→ Assignment
Print each entry in full, word for word, with no pictures in the result.

→ Supplied material

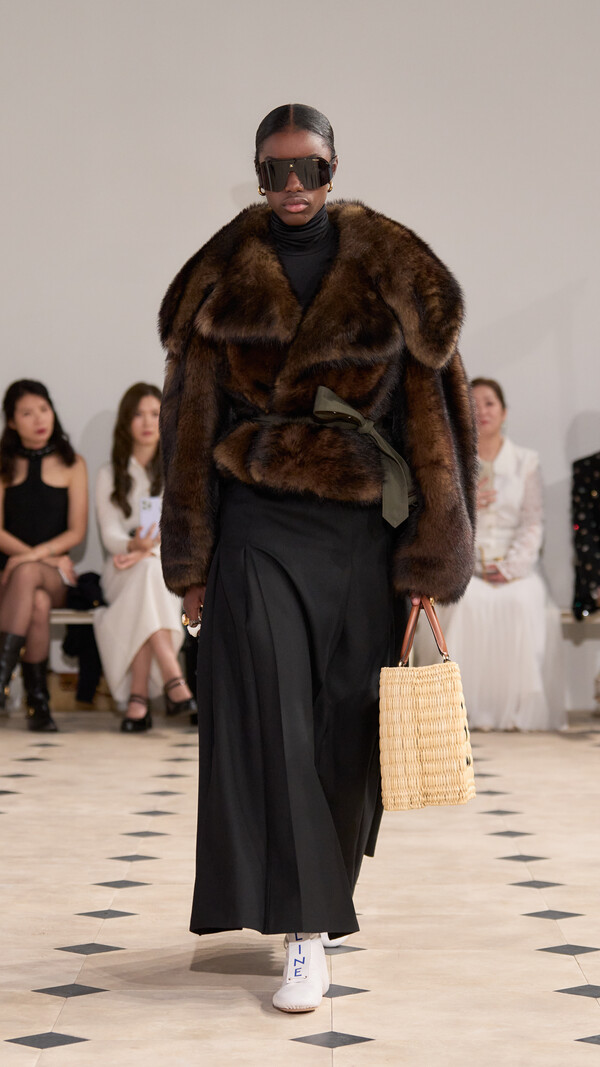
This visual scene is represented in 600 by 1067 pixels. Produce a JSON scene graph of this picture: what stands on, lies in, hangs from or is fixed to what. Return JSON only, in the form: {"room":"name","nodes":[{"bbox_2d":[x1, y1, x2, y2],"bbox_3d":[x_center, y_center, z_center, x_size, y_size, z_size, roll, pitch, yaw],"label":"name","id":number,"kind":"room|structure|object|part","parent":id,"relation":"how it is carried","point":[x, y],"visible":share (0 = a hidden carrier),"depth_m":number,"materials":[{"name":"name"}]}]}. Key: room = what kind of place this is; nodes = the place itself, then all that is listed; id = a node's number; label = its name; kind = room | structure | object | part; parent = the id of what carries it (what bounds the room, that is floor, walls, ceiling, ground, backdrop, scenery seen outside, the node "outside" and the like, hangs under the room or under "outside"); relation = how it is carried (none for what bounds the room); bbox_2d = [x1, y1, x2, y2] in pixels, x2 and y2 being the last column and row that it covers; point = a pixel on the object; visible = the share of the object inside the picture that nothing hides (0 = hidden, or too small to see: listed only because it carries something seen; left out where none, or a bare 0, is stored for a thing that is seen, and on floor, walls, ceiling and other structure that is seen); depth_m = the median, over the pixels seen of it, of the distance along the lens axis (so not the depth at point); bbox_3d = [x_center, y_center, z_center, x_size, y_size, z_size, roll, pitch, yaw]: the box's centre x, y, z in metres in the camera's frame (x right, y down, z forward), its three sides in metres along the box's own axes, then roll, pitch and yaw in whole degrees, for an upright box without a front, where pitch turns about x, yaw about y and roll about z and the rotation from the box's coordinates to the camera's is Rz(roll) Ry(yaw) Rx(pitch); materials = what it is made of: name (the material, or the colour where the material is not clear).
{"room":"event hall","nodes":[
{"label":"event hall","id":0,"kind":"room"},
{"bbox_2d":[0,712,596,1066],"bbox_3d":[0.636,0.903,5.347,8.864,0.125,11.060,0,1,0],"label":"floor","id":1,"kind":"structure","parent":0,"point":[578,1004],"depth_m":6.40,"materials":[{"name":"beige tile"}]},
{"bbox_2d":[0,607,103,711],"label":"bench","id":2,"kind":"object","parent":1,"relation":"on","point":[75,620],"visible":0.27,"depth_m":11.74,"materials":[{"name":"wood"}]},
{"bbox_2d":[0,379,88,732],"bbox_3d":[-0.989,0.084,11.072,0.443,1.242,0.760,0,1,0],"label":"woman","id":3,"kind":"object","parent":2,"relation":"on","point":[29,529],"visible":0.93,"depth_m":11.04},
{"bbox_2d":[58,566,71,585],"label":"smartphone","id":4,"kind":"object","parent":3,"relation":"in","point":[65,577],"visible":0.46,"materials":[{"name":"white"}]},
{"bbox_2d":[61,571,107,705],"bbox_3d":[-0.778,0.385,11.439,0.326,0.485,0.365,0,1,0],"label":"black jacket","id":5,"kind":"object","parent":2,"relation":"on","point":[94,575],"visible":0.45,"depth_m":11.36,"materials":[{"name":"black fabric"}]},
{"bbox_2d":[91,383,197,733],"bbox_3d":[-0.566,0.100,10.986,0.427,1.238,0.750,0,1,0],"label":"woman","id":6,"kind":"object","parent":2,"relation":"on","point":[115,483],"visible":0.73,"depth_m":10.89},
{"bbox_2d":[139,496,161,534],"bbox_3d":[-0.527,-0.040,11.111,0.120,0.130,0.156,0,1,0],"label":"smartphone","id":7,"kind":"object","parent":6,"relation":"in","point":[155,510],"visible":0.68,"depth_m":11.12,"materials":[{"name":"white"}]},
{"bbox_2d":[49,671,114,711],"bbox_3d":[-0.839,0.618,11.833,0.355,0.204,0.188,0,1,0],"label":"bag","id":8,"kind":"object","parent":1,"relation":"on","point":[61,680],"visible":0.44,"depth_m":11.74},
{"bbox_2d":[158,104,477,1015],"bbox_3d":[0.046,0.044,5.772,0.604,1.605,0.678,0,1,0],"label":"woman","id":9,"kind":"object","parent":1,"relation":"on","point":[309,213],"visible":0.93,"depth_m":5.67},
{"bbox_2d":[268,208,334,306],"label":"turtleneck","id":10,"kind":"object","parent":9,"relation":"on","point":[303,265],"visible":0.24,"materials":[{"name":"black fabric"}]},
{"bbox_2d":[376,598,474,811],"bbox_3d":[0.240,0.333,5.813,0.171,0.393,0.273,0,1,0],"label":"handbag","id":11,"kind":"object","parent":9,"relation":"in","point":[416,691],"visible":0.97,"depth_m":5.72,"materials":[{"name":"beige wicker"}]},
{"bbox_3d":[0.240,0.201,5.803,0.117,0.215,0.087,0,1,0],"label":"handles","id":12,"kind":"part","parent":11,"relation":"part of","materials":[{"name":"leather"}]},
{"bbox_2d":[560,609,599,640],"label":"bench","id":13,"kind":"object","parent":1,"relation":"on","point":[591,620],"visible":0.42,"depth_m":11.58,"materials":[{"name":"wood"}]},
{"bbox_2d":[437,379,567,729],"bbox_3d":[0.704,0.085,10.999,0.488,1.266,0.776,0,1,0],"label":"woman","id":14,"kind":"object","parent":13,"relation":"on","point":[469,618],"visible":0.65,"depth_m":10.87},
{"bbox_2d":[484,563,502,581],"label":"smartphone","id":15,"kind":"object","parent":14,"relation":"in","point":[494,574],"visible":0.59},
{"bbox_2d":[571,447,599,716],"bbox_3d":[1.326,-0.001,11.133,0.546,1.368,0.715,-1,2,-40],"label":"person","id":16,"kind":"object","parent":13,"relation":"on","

→ Answer for this exercise
This visual scene is represented in 600 by 1067 pixels. Produce a JSON scene graph of this picture: what stands on, lies in, hangs from or is fixed to what. Return JSON only, in the form: {"room":"name","nodes":[{"bbox_2d":[x1, y1, x2, y2],"bbox_3d":[x_center, y_center, z_center, x_size, y_size, z_size, roll, pitch, yaw],"label":"name","id":number,"kind":"room|structure|object|part","parent":id,"relation":"how it is carried","point":[x, y],"visible":share (0 = a hidden carrier),"depth_m":number,"materials":[{"name":"name"}]}]}. Key: room = what kind of place this is; nodes = the place itself, then all that is listed; id = a node's number; label = its name; kind = room | structure | object | part; parent = the id of what carries it (what bounds the room, that is floor, walls, ceiling, ground, backdrop, scenery seen outside, the node "outside" and the like, hangs under the room or under "outside"); relation = how it is carried (none for what bounds the room); bbox_2d = [x1, y1, x2, y2] in pixels, x2 and y2 being the last column and row that it covers; point = a pixel on the object; visible = the share of the object inside the picture that nothing hides (0 = hidden, or too small to see: listed only because it carries something seen; left out where none, or a bare 0, is stored for a thing that is seen, and on floor, walls, ceiling and other structure that is seen); depth_m = the median, over the pixels seen of it, of the distance along the lens axis (so not the depth at point); bbox_3d = [x_center, y_center, z_center, x_size, y_size, z_size, roll, pitch, yaw]: the box's centre x, y, z in metres in the camera's frame (x right, y down, z forward), its three sides in metres along the box's own axes, then roll, pitch and yaw in whole degrees, for an upright box without a front, where pitch turns about x, yaw about y and roll about z and the rotation from the box's coordinates to the camera's is Rz(roll) Ry(yaw) Rx(pitch); materials = what it is made of: name (the material, or the colour where the material is not clear).
{"room":"event hall","nodes":[
{"label":"event hall","id":0,"kind":"room"},
{"bbox_2d":[0,712,596,1066],"bbox_3d":[0.636,0.903,5.347,8.864,0.125,11.060,0,1,0],"label":"floor","id":1,"kind":"structure","parent":0,"point":[578,1004],"depth_m":6.40,"materials":[{"name":"beige tile"}]},
{"bbox_2d":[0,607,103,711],"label":"bench","id":2,"kind":"object","parent":1,"relation":"on","point":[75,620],"visible":0.27,"depth_m":11.74,"materials":[{"name":"wood"}]},
{"bbox_2d":[0,379,88,732],"bbox_3d":[-0.989,0.084,11.072,0.443,1.242,0.760,0,1,0],"label":"woman","id":3,"kind":"object","parent":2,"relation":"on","point":[29,529],"visible":0.93,"depth_m":11.04},
{"bbox_2d":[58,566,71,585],"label":"smartphone","id":4,"kind":"object","parent":3,"relation":"in","point":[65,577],"visible":0.46,"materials":[{"name":"white"}]},
{"bbox_2d":[61,571,107,705],"bbox_3d":[-0.778,0.385,11.439,0.326,0.485,0.365,0,1,0],"label":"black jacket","id":5,"kind":"object","parent":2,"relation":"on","point":[94,575],"visible":0.45,"depth_m":11.36,"materials":[{"name":"black fabric"}]},
{"bbox_2d":[91,383,197,733],"bbox_3d":[-0.566,0.100,10.986,0.427,1.238,0.750,0,1,0],"label":"woman","id":6,"kind":"object","parent":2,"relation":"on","point":[115,483],"visible":0.73,"depth_m":10.89},
{"bbox_2d":[139,496,161,534],"bbox_3d":[-0.527,-0.040,11.111,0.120,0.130,0.156,0,1,0],"label":"smartphone","id":7,"kind":"object","parent":6,"relation":"in","point":[155,510],"visible":0.68,"depth_m":11.12,"materials":[{"name":"white"}]},
{"bbox_2d":[49,671,114,711],"bbox_3d":[-0.839,0.618,11.833,0.355,0.204,0.188,0,1,0],"label":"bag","id":8,"kind":"object","parent":1,"relation":"on","point":[61,680],"visible":0.44,"depth_m":11.74},
{"bbox_2d":[158,104,477,1015],"bbox_3d":[0.046,0.044,5.772,0.604,1.605,0.678,0,1,0],"label":"woman","id":9,"kind":"object","parent":1,"relation":"on","point":[309,213],"visible":0.93,"depth_m":5.67},
{"bbox_2d":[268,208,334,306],"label":"turtleneck","id":10,"kind":"object","parent":9,"relation":"on","point":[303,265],"visible":0.24,"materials":[{"name":"black fabric"}]},
{"bbox_2d":[376,598,474,811],"bbox_3d":[0.240,0.333,5.813,0.171,0.393,0.273,0,1,0],"label":"handbag","id":11,"kind":"object","parent":9,"relation":"in","point":[416,691],"visible":0.97,"depth_m":5.72,"materials":[{"name":"beige wicker"}]},
{"bbox_3d":[0.240,0.201,5.803,0.117,0.215,0.087,0,1,0],"label":"handles","id":12,"kind":"part","parent":11,"relation":"part of","materials":[{"name":"leather"}]},
{"bbox_2d":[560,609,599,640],"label":"bench","id":13,"kind":"object","parent":1,"relation":"on","point":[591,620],"visible":0.42,"depth_m":11.58,"materials":[{"name":"wood"}]},
{"bbox_2d":[437,379,567,729],"bbox_3d":[0.704,0.085,10.999,0.488,1.266,0.776,0,1,0],"label":"woman","id":14,"kind":"object","parent":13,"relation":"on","point":[469,618],"visible":0.65,"depth_m":10.87},
{"bbox_2d":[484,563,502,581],"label":"smartphone","id":15,"kind":"object","parent":14,"relation":"in","point":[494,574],"visible":0.59},
{"bbox_2d":[571,447,599,716],"bbox_3d":[1.326,-0.001,11.133,0.546,1.368,0.715,-1,2,-40],"label":"person","id":16,"kind":"object","parent":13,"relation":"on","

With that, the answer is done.